== Task goal ==
Continue the Delaware court opinion on the motion to set aside a sheriff's sale, starting immediately after its last sentence.

== Extracted text ==
-=-=-=-=-
Superior Court of Delaware, Kent County
Oct 30, 2006
C.A. No. 02L-05-031 (JTV) (Del. Super. Ct. Oct. 30, 2006)

Opinion

C.A. No. 02L-05-031 (JTV).

Submitted: July 14, 2006.

Decided: October 30, 2006.

Upon Consideration of Motion to Set Aside a Sheriff Sale.

GRANTED.

Stephen P. Doughty, Esq., Lyons, Doughty Veldhuin, P.A., Wilmington, Delaware. Attorney for Plaintiff.

William McPoyle, Dover, Delaware. Pro Se.


OPINION

This case presents the Court with a motion to set aside a sheriff's sale. The property involved with the sale is a parcel of real property at 202 Firetower Road, Camden, Kent County, Delaware and a mobile home which is located thereon. The movant is William McPoyle ("McPoyle"), who was the purchaser at the sale. The sale was conducted to enforce a mortgage upon which the defendants' had defaulted. The sale took place on June 1, 2006. As the successful bidder at the sale, McPoyle paid the Sheriff a deposit of $12,600, with the balance being due and payable at a later date. On June 29, 2006, however, McPoyle filed the motion to set aside the sale which is now before the Court.

McPoyle alleges several grounds for setting aside the sale. First, he alleges that the mobile home is not a part of the real estate because its title has not been retired on the records of the Delaware Department of Transportation ("Del DOT"). The Sheriff's advertisement for the sale makes no mention of the mobile home in the description of the premises. The Court's file does contain a property description for a newspaper advertisement which recites the property as "[a]ll that certain lot, piece or parcel of land with the buildings thereon erected . . ." McPoyle alleges that it was the intent of the Sheriff to sell the property with the mobile home. The description of the property in the mortgage foreclosed upon describes it by standard legal description of the lot, "together with a security interest in that certain 1997, 80 X 14 2764F mobile home." Since the mobile home had not become part of the real estate, McPoyle contends, the sale could not convey the mobile home. He contends that failure to convey the mobile home with the lot constitutes a material defect in the sale.
-=-=-=-=-
== Entries ==
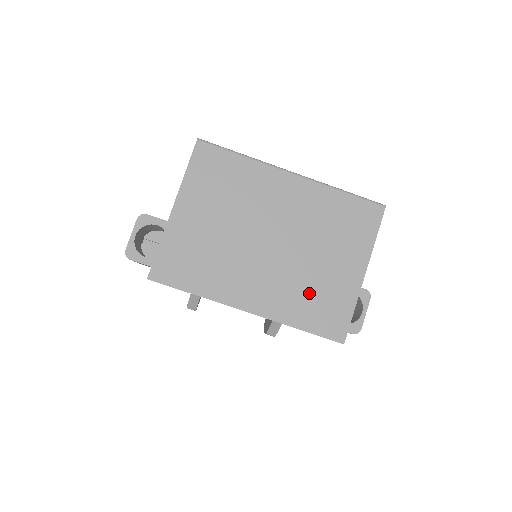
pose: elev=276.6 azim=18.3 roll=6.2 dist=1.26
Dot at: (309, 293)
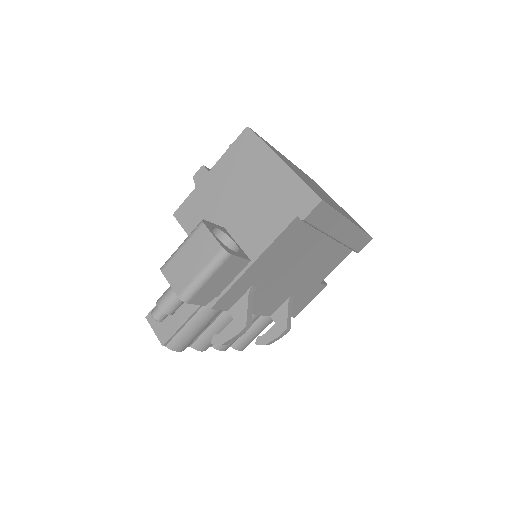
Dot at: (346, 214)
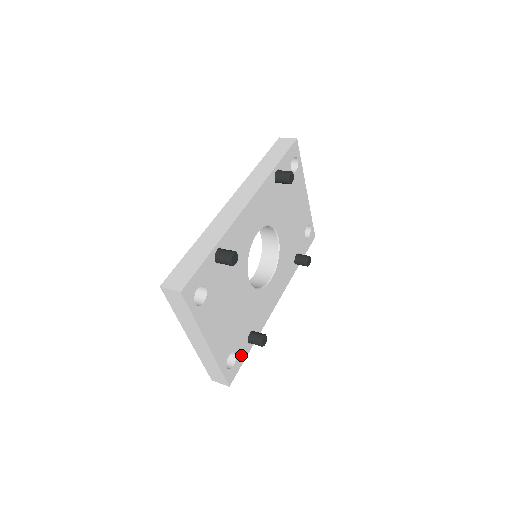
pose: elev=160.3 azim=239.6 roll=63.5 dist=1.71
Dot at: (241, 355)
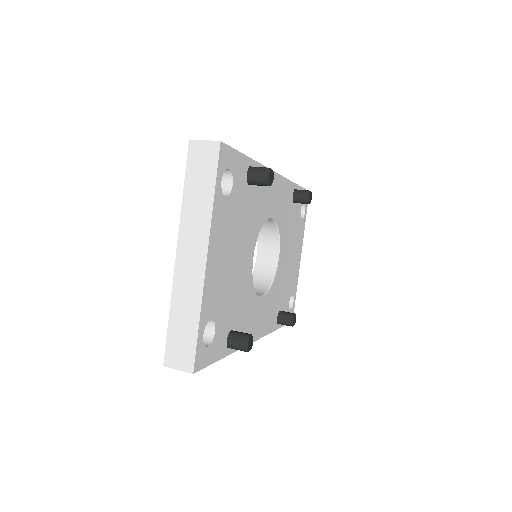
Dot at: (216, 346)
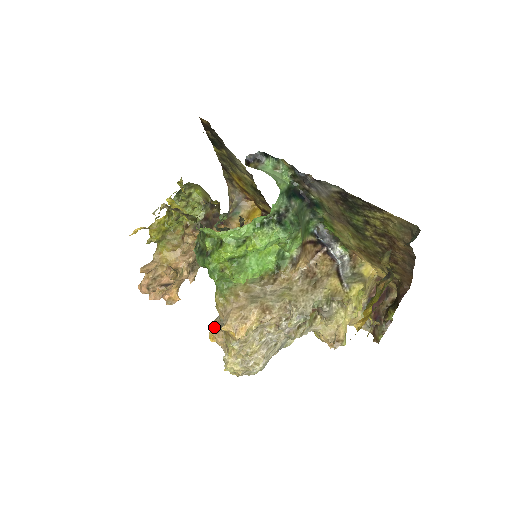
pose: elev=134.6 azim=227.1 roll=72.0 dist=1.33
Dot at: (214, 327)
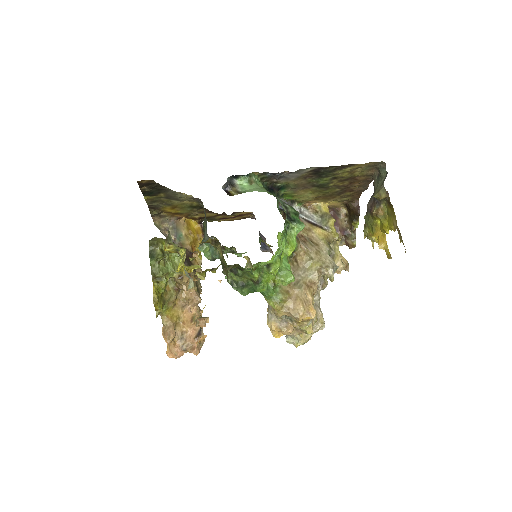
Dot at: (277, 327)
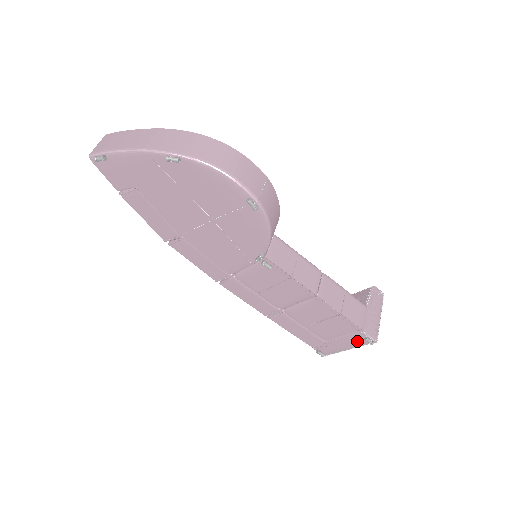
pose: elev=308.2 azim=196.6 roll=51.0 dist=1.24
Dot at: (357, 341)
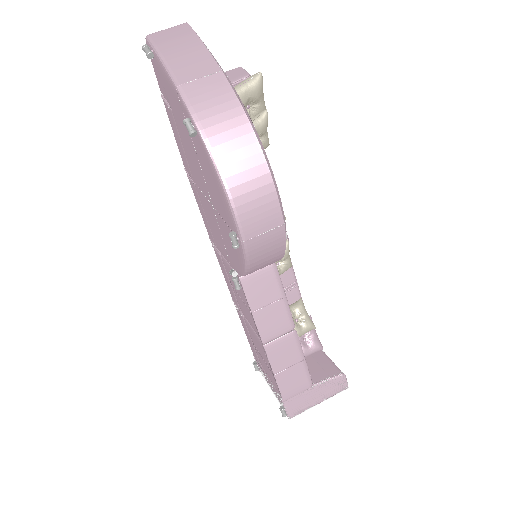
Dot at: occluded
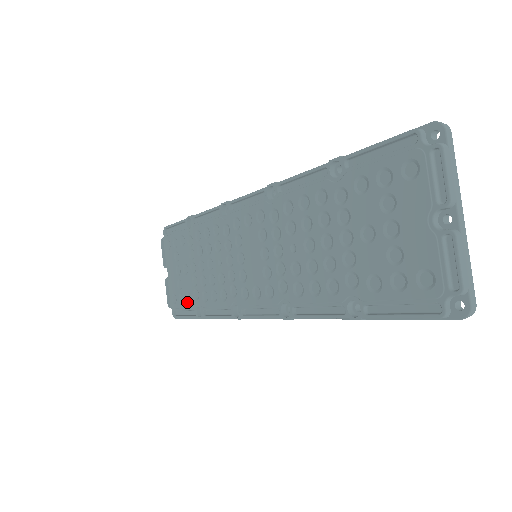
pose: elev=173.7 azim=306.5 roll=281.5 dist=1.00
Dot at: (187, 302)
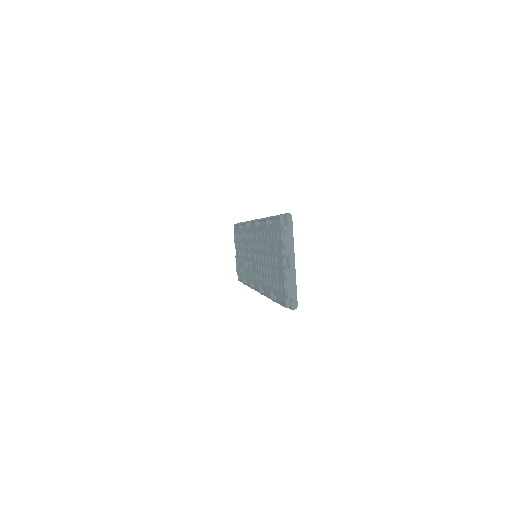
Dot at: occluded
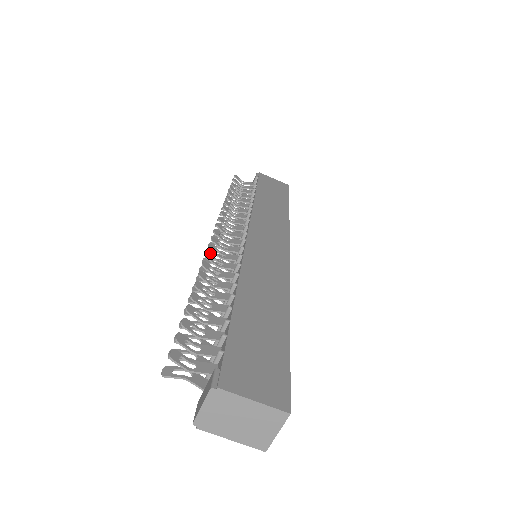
-=-=-=-=-
== Output ==
The second ground for setting aside the sale asserted by McPoyle is that the water well for the mobile home is on the neighbor's property, a condition which he learned only after the sale. The neighbor has informed McPoyle that the well will be shut off.

A third ground which McPoyle asserts for setting aside the sale is that the septic tank which services the mobile home is only 36 feet from a ditch, a condition which violates the permit for the tank and Department of Natural Resources Environmental Control ("DNREC") regulations, which require t hat the tank be at least 50 feet from the ditch.

Finally, when the motion was presented in open court, McPoyle presented the Court with a survey of the property, apparently prepared for a prior owner by a professional land surveyor, which shows that a corner of the mobile home, in the rear, is only 1.7 feet from the property line. This fact was not known by him at the time of the sale, McPoyle stated, because what visually appears to be a part of the subject property's back yard is owned by the neighbor (the same area upon which the water well is located). As a result, McPoyle contends, one viewing the property is misled as to where the rear property line is actually located. This condition, McPoyle contends, was not discovered by him until after the sale.

The plaintiff, Conseco Finance Servicing Corp., opposes the motion.

STANDARD OF REVIEW

This Court's authority to set aside a sheriff's sale is fully discussed by the Supreme Court in the case of Burge v. Fidelity Bond and Mortg. Co. Summarizing from that decision, the Court must ascertain whether there was "some defect or irregularity in the process or mode of conducting the sale, or neglect of duty, or misconduct on the part of the Sheriff or some other sufficient matter . . . whereby the rights of parties to, or interested in the sale are, or may have been, prejudiced." Woolley is also quoted in relevant part as follows:

648 A.2d 414 (Del. 1994).

648 A.2d at 419, citing Petition of Adair, 190 A. at 107 (citation and internal quotation marks omitted) (emphasis added).

Where there has been mistake, misconduct or fraud in the course of the sale, whereby any of the parties to or interested in the proceeding are prejudiced, it may be corrected by an application on the part of the party aggrieved to set the sale aside. The power of the court in this respect is broad and discretionary.

Id., citing 2 Woolley's Delaware Practice § 1108 (1906) (emphasis added).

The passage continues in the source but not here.